I am engaged in writing a historical romance--indeed, it is
principally to examine the localities in the country where my story is
laid, that I have been abroad. Clara has read the first half-dozen
finished chapters, in manuscript, and augurs wonderful success for my
fiction when it is published. She is determined to arrange my study
with her own hands; to dust my books, and sort my papers herself. She
knows that I am already as fretful and precise about my literary goods
and chattels, as indignant at any interference of housemaids and
dusters with my library treasures, as if I were a veteran author of
twenty years' standing; and she is resolved to spare me every
apprehension on this score, by taking all the arrangements of my study
on herself, and keeping the key of the door when I am not in need of
it.

We have our London amusements, too, as well as our London employments.
But the pleasantest of our relaxations are, after all, procured for us
by our horses. We ride every day--sometimes with friends, sometimes
alone together. On these latter occasions, we generally turn our
horses' heads away from the parks, and seek what country sights we can
get in the neighbourhood of London. The northern roads are generally
our favourite ride.

Sometimes we penetrate so far that we can bait our horses at a little
inn which reminds me of the inns near our country home. I see the same
sanded parlour, decorated with the same old sporting prints, furnished
with the same battered, deep-coloured mahogany table, and polished elm
tree chairs, that I remember in our own village inn. Clara, also,
finds bits of common, out of doors, that look like _our_ common; and
trees that might have been transplanted expressly for her, from _our_
park.

These excursions we keep a secret, we like to enjoy them entirely by
ourselves. Besides, if my father knew that his daughter was drinking
the landlady's fresh milk, and his son the landlord's old ale, in the
parlour of a suburban roadside inn, he would, I believe, be apt to
suspect that both his children had fairly taken leave of their senses.

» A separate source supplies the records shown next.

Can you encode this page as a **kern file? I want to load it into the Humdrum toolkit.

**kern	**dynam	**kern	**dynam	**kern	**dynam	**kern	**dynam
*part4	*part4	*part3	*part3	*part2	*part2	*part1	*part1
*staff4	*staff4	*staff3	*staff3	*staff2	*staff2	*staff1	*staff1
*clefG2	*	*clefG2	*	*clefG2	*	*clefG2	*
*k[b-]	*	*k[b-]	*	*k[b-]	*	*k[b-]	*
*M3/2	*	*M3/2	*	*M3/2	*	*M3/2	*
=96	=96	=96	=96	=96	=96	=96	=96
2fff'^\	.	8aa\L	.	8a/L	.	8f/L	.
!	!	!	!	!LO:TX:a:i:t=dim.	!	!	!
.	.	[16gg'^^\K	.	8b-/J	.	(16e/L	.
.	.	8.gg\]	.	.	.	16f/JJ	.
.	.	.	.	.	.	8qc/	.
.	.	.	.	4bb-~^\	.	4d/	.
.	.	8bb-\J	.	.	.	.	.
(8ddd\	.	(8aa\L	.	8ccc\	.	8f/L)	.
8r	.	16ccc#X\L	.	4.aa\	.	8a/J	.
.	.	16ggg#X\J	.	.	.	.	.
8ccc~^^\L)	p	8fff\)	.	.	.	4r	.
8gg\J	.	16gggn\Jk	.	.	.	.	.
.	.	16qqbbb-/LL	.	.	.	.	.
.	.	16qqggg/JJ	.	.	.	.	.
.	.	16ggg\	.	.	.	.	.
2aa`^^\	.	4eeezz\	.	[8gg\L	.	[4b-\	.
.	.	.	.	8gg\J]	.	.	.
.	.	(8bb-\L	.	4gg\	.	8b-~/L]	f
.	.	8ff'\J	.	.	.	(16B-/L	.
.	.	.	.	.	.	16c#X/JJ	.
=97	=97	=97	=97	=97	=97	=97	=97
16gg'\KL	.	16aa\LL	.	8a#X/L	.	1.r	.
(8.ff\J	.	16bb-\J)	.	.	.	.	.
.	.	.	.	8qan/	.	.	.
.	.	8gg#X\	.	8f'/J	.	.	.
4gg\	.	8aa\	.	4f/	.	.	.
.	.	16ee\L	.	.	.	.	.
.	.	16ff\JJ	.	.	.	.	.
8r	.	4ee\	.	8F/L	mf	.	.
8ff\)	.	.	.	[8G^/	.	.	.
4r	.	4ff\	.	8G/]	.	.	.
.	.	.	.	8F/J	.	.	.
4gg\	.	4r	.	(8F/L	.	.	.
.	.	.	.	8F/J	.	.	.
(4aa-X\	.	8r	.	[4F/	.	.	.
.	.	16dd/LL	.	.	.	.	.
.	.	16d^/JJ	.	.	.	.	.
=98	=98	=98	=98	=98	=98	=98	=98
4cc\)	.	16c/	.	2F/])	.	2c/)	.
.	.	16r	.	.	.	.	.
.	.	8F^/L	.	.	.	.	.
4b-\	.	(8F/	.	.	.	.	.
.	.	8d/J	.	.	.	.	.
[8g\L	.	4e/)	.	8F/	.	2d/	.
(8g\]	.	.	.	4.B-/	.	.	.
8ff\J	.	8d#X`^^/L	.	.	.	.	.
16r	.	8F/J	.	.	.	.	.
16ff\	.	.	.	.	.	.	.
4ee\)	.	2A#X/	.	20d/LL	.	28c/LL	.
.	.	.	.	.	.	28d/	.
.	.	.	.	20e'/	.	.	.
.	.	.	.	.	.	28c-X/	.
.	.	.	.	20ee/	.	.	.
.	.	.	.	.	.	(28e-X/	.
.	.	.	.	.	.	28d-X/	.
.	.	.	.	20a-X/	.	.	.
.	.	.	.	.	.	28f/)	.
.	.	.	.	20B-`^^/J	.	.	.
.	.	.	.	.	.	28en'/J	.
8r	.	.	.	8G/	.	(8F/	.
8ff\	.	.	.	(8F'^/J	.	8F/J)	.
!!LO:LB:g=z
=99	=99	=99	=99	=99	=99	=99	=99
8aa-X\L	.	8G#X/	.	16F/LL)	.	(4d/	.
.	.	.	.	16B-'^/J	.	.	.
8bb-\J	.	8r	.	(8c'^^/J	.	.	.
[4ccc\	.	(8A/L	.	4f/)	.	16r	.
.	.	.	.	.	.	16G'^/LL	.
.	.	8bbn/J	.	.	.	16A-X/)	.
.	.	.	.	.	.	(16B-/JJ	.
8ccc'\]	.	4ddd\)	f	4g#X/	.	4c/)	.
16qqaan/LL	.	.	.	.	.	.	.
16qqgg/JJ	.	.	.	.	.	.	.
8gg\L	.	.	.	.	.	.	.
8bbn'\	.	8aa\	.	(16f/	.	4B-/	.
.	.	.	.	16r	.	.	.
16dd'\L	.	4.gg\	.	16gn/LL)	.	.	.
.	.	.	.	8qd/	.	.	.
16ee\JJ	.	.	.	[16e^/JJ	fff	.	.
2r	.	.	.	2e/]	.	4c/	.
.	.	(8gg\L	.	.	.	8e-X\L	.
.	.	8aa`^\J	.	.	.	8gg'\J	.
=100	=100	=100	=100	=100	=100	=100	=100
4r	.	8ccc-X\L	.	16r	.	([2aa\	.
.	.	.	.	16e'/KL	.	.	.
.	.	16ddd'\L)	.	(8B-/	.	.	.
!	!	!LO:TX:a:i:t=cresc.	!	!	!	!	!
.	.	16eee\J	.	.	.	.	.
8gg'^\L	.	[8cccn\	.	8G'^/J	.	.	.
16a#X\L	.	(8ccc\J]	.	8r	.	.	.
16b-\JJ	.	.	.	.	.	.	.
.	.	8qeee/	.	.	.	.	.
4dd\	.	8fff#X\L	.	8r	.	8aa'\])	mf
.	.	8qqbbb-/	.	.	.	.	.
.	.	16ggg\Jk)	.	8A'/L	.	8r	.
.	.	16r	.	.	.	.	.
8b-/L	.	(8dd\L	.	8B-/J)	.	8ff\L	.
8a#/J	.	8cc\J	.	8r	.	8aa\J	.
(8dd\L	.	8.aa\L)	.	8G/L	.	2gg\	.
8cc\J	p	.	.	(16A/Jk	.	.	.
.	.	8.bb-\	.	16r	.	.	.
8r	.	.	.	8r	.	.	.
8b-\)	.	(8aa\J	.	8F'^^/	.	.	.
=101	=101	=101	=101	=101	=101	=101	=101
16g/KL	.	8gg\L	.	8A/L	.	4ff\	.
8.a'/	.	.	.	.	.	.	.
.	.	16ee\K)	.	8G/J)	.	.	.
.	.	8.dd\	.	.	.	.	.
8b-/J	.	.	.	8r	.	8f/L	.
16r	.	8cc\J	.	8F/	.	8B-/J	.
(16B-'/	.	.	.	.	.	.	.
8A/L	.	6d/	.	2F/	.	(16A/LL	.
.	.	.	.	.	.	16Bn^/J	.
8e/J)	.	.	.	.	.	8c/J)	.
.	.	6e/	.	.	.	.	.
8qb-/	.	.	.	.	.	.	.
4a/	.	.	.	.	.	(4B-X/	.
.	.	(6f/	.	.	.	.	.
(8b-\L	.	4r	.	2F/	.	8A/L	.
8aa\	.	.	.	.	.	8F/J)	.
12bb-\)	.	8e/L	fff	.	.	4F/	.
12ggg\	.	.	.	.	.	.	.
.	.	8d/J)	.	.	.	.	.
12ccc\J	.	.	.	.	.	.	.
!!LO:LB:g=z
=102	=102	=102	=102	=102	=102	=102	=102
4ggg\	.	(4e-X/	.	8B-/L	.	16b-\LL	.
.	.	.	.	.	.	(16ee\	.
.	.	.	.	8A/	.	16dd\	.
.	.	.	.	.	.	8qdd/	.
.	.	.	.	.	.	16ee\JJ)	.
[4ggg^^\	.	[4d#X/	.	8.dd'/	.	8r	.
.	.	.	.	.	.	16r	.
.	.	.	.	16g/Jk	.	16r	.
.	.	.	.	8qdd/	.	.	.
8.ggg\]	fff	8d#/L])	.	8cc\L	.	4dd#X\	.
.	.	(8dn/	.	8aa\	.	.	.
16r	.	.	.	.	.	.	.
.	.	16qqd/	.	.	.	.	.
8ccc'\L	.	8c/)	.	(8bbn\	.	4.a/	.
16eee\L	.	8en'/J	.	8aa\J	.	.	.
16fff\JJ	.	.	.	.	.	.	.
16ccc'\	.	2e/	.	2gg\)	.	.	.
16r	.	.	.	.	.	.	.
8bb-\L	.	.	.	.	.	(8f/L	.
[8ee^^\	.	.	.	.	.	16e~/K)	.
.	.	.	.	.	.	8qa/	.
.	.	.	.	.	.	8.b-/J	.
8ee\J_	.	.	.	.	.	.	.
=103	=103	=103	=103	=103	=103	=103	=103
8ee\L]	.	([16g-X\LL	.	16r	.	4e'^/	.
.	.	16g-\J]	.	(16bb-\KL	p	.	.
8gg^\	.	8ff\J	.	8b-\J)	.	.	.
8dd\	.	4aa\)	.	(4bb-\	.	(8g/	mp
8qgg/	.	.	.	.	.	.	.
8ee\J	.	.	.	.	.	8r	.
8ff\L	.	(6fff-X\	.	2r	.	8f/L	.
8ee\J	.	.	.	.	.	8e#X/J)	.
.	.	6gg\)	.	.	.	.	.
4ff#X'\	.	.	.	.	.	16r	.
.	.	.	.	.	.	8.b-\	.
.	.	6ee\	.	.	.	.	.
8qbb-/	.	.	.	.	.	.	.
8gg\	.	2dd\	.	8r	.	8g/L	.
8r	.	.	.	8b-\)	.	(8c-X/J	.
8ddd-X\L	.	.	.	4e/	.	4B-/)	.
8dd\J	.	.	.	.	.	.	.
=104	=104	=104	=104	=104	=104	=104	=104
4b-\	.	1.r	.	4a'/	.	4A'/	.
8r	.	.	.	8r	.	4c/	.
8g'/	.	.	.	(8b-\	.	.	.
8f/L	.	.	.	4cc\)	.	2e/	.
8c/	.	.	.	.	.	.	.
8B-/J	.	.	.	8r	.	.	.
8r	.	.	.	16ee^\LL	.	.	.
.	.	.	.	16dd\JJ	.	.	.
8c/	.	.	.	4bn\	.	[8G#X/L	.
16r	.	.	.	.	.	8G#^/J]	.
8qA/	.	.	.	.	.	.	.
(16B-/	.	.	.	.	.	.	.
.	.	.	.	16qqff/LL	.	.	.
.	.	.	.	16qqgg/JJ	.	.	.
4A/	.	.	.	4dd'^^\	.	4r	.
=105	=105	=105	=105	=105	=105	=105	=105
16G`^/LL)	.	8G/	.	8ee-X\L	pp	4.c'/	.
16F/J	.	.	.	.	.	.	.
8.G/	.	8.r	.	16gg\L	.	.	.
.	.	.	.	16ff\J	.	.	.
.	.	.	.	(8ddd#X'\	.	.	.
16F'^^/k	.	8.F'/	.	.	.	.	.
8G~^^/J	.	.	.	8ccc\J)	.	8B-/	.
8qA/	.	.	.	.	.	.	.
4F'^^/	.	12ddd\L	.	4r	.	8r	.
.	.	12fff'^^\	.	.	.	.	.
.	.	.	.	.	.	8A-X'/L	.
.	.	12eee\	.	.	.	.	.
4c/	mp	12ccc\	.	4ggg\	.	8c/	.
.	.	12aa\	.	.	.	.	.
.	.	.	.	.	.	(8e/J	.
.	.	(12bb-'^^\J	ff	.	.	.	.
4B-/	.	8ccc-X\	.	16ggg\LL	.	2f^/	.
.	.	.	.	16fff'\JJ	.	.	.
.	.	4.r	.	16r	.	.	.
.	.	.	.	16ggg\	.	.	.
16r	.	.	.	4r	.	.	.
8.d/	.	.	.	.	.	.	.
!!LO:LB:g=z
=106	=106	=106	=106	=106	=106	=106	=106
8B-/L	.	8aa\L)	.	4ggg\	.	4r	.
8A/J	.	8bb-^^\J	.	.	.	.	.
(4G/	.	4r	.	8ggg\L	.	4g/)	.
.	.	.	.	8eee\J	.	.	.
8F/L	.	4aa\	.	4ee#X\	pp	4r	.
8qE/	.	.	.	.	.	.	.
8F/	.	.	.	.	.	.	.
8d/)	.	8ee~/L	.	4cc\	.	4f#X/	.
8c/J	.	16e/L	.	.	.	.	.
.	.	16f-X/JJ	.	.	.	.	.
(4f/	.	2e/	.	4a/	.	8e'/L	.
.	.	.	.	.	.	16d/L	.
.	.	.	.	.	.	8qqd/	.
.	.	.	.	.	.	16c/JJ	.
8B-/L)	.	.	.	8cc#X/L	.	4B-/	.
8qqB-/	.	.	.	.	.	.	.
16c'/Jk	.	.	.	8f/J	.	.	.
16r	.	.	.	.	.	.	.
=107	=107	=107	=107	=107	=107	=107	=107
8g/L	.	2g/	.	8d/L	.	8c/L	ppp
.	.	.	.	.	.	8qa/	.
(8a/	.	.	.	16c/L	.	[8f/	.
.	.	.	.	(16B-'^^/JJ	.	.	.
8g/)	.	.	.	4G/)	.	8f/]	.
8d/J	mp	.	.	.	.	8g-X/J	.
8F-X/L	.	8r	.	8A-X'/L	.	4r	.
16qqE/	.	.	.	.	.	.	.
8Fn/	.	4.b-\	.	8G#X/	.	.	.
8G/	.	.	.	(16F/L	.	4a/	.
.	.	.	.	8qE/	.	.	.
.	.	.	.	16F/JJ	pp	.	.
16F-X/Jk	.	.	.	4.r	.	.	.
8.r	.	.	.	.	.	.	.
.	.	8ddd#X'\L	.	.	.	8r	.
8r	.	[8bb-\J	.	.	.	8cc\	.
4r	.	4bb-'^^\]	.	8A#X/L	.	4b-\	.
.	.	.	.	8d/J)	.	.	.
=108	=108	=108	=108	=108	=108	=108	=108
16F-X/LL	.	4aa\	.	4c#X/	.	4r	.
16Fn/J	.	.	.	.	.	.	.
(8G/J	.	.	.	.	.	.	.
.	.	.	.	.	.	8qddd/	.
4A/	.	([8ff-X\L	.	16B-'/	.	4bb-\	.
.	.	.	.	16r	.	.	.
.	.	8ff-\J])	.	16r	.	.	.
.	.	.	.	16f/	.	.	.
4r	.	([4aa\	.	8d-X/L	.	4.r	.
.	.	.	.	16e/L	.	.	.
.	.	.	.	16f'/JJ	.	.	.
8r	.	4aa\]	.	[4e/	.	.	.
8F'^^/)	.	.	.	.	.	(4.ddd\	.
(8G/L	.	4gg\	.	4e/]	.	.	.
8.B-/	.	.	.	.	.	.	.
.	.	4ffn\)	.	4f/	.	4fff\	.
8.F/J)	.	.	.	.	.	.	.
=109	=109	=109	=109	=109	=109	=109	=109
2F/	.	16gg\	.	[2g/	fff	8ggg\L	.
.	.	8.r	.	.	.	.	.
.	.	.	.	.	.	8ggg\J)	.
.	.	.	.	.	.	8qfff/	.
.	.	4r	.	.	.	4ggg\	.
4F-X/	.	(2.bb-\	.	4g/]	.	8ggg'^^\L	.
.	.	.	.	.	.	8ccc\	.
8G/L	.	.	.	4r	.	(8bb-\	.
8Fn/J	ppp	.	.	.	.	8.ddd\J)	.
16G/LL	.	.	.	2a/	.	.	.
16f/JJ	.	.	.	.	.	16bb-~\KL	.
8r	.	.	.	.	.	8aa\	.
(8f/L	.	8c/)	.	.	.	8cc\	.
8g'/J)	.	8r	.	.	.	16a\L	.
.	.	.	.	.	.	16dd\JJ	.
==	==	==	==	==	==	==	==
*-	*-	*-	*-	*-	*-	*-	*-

Evening parties I frequent almost as rarely as my father. Clara's good
nature is called into requisition to do duty for me, as well as for
him. She has little respite in the task. Old lady relatives and
friends, always ready to take care of her, leave her no excuse for
staying at home. Sometimes I am shamed into accompanying her a little
more frequently than usual; but my old indolence in these matters soon
possesses me again. I have contracted a bad habit of writing at
night--I read almost incessantly in the day time. It is only because I
am fond of riding, that I am ever willing to interrupt my studies, and
ever ready to go out at all.

Such were my domestic habits, such my regular occupations and
amusements, when a mere accident changed every purpose of my life, and
altered me irretrievably from what I was then, to what I am now.